La mujer mantenía una sonrisa elegante, su vestimenta era clásica, tenía el cabello rubio de un corte de moda de la época, sus ojos eran completamente negros. Alastor preguntó con simpatía.
- ¿Podría saber su nombre?
- Soy Rosie
- Lo lamento, Rosie. A pesar de que usted me parece sumamente interesante, debo pasar por acá, ya que por dentro me carcomen las ganas de destruir todo a mi paso.

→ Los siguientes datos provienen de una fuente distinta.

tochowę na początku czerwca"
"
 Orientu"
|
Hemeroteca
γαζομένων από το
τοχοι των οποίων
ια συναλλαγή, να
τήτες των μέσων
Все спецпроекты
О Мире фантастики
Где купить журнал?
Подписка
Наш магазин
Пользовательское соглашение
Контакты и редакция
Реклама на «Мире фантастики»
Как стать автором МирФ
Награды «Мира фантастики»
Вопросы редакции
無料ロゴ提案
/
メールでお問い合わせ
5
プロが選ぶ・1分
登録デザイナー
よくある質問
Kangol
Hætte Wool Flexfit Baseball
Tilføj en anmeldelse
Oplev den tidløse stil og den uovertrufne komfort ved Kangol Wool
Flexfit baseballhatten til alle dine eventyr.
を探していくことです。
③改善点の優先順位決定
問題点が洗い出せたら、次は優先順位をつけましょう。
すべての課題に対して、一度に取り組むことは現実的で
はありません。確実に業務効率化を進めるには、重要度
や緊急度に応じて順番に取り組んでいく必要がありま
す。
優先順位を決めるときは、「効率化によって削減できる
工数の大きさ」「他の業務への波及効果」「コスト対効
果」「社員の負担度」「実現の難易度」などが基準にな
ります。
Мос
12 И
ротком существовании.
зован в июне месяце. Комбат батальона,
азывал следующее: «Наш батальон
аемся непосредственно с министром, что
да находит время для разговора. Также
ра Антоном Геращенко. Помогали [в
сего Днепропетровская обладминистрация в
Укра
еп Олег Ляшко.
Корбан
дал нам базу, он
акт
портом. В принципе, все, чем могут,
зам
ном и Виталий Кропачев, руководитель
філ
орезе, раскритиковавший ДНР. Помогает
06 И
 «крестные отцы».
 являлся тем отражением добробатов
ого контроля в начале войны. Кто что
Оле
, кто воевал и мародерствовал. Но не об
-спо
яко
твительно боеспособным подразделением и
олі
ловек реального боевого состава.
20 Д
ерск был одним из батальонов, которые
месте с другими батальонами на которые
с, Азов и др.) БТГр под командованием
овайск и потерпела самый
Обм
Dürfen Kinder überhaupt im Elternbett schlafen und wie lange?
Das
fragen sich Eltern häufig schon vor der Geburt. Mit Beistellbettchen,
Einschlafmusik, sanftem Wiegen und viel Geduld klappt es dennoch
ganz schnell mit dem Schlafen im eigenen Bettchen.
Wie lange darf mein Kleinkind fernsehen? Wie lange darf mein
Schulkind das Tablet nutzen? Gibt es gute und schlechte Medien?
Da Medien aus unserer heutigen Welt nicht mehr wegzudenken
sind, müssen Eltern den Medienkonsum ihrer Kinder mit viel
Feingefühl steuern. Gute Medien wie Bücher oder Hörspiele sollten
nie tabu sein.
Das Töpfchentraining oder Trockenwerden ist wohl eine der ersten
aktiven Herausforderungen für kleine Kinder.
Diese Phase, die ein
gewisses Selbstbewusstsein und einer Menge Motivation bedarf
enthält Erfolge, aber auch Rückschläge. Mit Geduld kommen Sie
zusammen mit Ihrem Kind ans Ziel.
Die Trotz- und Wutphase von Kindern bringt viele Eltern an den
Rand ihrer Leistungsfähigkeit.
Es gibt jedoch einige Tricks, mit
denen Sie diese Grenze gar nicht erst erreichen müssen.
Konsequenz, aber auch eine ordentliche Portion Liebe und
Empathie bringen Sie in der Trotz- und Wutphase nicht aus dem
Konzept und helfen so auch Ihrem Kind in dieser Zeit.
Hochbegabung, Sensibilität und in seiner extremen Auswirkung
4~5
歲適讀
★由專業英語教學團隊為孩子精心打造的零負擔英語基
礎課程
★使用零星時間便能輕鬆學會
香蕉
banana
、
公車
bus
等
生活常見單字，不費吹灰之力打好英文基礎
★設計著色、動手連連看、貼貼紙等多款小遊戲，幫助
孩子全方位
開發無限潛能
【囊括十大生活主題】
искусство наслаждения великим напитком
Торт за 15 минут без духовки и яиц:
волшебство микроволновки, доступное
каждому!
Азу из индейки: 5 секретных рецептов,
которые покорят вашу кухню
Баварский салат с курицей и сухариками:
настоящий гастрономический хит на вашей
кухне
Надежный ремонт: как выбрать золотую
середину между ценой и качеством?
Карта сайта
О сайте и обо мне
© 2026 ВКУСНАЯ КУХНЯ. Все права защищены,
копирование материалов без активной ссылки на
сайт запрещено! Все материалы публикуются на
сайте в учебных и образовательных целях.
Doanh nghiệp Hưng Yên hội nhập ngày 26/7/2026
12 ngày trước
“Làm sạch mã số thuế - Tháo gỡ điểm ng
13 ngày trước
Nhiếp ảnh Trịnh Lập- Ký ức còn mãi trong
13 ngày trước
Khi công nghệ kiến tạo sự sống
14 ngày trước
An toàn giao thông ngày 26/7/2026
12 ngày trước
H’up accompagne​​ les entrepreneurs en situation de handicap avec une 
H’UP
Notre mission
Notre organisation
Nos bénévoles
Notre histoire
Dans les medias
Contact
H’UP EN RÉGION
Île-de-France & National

Ella amplió la sonrisa entretenida con la actitud de aquel demonio, siempre había uno que otro nuevo que intentaba pasar, pero este en especial le causaba cierta nostalgia, ya varios de su tiempo habían sido exterminado, y pocos quedaban que respetaran los modales antiguos.
- Me agrada su forma de ser, Alastor es por eso...
No pudo escuchar palabra alguna, su cuerpo se fue a negro sintiendo como solo ahora este caía sin cuidado alguno dejándolo inconsciente.